It is well known that if $f:\mathbb{R}^n\to\mathbb{R}$ is $C^1$ smooth function on an open domain, then $f$ is convex if and only if $$f(y)\geq f(x)+\nabla f(x)^T(y-x),\ \forall x,y\in \text{dom}(f).$$
Similarly, I suspect that the same relationship also holds for a $C^0$ non-smooth function whose gradients exist almost everywhere (e.g., piecewise continuous function) and would like to show the proof. Currently, I have some difficulties to modify the gradient inequality above considering the "almost everywhere" condition. Any references and counterexamples are very welcome.
If $\nabla f(x)$ only exits for almost all $x$, then you have to modify the inequality to take this into accout. Assume $f$ and almost everywhere differentiable and satisfies $$ f(y) \ge f(x) + \nabla f(x)^T(y-x) $$ for all $y$ and all $x$ such that $\nabla f(x)$ exists.

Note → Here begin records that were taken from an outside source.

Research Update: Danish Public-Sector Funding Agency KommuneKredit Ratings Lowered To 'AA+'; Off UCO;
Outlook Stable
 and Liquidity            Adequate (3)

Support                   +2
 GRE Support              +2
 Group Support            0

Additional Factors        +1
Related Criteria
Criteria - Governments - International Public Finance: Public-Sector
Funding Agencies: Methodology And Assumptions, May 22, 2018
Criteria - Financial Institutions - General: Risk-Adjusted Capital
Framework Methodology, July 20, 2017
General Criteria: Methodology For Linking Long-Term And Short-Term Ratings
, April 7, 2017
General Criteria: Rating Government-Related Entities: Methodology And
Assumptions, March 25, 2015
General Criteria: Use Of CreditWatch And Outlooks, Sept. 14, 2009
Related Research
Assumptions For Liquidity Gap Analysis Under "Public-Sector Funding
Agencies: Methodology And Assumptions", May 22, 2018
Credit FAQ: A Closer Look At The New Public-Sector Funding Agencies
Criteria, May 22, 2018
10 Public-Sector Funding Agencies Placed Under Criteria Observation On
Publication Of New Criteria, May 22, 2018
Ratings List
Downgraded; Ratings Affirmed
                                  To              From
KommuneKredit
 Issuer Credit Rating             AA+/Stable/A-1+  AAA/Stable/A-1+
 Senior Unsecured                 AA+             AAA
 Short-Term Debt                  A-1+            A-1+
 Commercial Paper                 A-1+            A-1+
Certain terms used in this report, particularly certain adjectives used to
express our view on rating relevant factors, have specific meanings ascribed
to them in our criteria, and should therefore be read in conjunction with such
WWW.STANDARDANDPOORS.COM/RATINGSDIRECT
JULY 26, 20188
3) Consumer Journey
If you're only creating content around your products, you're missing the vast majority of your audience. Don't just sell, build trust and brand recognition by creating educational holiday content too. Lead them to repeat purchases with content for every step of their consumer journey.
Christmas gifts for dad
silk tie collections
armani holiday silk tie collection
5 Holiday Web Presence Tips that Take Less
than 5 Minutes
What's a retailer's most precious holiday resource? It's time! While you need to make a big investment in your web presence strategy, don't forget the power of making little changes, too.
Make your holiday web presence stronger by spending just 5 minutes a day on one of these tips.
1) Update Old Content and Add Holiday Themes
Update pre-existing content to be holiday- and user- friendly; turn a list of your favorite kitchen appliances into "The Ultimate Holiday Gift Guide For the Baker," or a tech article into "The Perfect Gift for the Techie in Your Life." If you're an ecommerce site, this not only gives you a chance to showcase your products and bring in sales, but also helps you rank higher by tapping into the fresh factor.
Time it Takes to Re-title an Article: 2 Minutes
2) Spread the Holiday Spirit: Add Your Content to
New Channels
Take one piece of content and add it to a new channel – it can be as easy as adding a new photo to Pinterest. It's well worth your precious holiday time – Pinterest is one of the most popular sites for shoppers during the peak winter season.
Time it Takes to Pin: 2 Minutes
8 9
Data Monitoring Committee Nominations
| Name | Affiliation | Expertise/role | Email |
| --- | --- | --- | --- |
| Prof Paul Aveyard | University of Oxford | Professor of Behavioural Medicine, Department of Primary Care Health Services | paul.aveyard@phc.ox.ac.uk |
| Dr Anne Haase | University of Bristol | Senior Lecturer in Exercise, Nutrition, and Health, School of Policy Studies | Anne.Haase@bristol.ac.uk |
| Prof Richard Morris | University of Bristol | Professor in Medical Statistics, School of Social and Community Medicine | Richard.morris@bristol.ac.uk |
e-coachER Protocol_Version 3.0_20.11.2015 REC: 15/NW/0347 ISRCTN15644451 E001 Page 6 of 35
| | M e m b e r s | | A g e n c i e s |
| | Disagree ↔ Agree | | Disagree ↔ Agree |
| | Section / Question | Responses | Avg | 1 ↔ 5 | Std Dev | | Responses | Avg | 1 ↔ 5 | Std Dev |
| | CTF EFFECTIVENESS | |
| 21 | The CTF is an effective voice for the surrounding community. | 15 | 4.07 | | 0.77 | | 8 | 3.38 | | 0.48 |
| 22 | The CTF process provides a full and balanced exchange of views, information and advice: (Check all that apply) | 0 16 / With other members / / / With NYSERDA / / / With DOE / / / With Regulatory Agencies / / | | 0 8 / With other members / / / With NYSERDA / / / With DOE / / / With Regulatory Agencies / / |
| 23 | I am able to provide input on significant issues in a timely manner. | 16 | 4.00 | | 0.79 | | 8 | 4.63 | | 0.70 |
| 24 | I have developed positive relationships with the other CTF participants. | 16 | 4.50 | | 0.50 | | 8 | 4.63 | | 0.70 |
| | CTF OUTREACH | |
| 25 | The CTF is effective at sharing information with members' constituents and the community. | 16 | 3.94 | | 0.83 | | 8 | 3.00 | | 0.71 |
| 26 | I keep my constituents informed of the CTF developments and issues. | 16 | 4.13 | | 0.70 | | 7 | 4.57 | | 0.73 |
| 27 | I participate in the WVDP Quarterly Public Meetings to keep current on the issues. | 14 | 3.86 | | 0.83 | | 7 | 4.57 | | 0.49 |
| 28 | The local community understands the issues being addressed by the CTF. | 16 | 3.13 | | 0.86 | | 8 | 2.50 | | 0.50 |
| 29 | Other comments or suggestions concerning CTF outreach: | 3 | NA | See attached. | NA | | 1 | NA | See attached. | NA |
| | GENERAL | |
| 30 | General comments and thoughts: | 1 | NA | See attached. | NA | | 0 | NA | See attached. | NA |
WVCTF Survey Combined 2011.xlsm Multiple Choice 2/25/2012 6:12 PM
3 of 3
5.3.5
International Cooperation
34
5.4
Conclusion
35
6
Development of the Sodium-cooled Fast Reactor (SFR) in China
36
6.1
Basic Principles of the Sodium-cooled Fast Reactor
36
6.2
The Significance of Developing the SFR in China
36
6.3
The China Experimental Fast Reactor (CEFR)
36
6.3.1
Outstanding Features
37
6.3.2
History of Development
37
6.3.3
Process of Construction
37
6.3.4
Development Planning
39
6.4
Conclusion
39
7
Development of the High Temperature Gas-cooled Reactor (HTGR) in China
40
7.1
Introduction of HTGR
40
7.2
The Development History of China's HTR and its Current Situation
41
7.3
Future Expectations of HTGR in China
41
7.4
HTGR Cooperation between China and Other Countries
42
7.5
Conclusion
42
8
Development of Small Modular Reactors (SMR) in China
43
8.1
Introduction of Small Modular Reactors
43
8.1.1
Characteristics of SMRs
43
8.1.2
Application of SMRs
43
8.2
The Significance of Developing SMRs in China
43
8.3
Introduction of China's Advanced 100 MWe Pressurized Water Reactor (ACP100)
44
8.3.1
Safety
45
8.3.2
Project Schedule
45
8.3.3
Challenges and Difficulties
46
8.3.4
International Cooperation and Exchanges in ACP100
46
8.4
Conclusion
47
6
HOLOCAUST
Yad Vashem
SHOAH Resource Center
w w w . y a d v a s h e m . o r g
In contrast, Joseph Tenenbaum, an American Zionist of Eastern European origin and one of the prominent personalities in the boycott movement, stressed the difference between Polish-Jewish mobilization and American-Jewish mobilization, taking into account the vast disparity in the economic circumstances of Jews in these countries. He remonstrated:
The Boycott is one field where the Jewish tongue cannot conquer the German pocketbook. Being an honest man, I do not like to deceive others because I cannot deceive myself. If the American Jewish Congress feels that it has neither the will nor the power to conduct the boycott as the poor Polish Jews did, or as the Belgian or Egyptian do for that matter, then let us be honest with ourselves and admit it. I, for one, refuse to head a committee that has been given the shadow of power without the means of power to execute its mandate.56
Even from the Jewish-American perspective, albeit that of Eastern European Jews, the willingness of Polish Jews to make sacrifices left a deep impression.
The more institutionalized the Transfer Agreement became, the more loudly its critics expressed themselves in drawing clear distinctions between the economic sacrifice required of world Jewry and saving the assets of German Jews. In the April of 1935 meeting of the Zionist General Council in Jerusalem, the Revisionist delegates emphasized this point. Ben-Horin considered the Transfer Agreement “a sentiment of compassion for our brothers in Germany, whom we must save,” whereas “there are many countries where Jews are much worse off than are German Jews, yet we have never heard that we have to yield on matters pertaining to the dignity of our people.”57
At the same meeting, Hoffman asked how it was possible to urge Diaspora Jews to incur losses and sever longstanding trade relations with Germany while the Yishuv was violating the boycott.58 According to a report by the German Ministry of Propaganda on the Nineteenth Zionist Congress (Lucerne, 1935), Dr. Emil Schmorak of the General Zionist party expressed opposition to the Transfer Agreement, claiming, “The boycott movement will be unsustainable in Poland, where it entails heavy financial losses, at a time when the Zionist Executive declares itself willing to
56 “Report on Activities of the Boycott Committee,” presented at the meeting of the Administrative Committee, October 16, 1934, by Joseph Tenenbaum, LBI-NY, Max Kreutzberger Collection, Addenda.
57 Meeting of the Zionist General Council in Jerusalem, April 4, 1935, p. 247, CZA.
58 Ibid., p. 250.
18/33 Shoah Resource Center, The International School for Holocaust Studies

Take $x,y$, $\lambda\in(0,1)$ such that $\nabla f(\lambda x + (1-\lambda )y)$ exists. Then $$ f(x) \ge f(\lambda x + (1-\lambda )y) + (1-\lambda) \nabla f(\lambda x + (1-\lambda )y)(x-y) $$ and $$ f(y) \ge f(\lambda x + (1-\lambda )y) - \lambda \nabla f(\lambda x + (1-\lambda )y)(x-y). $$ Multiplying the first inequality by $\lambda$, the second by $1-\lambda$, adding them gives $$ \lambda f(x) + (1-\lambda)f(y) \ge f(\lambda x + (1-\lambda )y) $$ for all $\lambda$ such that $\nabla f(\lambda x + (1-\lambda )y)$ exists.
Now let $x,y$ and $\lambda\in (0,1)$ be arbitrary, set $z:=\lambda x + (1-\lambda) y$. Then for all $\epsilon>0$ there exists $z_\epsilon \in B_\epsilon(\lambda x + (1-\lambda )y)$ such that $\nabla f(z_\epsilon)$ exists. Set $x_\epsilon:= x+(z_\epsilon-z)$, $y_\epsilon:=y+(z_\epsilon-z)$, then $z_\epsilon = \lambda x_\epsilon + (1-\lambda)y_\epsilon$. This implies $$ f( \lambda x_\epsilon+ (1-\lambda)y_\epsilon ) \le \lambda f(x_\epsilon) + (1-\lambda)f(y_\epsilon). $$ Passing to the limit with $\epsilon\searrow0$ we get the inequality $$ \lambda f(x) + (1-\lambda)f(y) \ge f(\lambda x + (1-\lambda )y) $$ by continuity of $f$.
(In the last step it is important to perturb $x$ and $y$. A perturbation argument for $\lambda$ is not enough as lines have zero measure in dimension $n>1$.)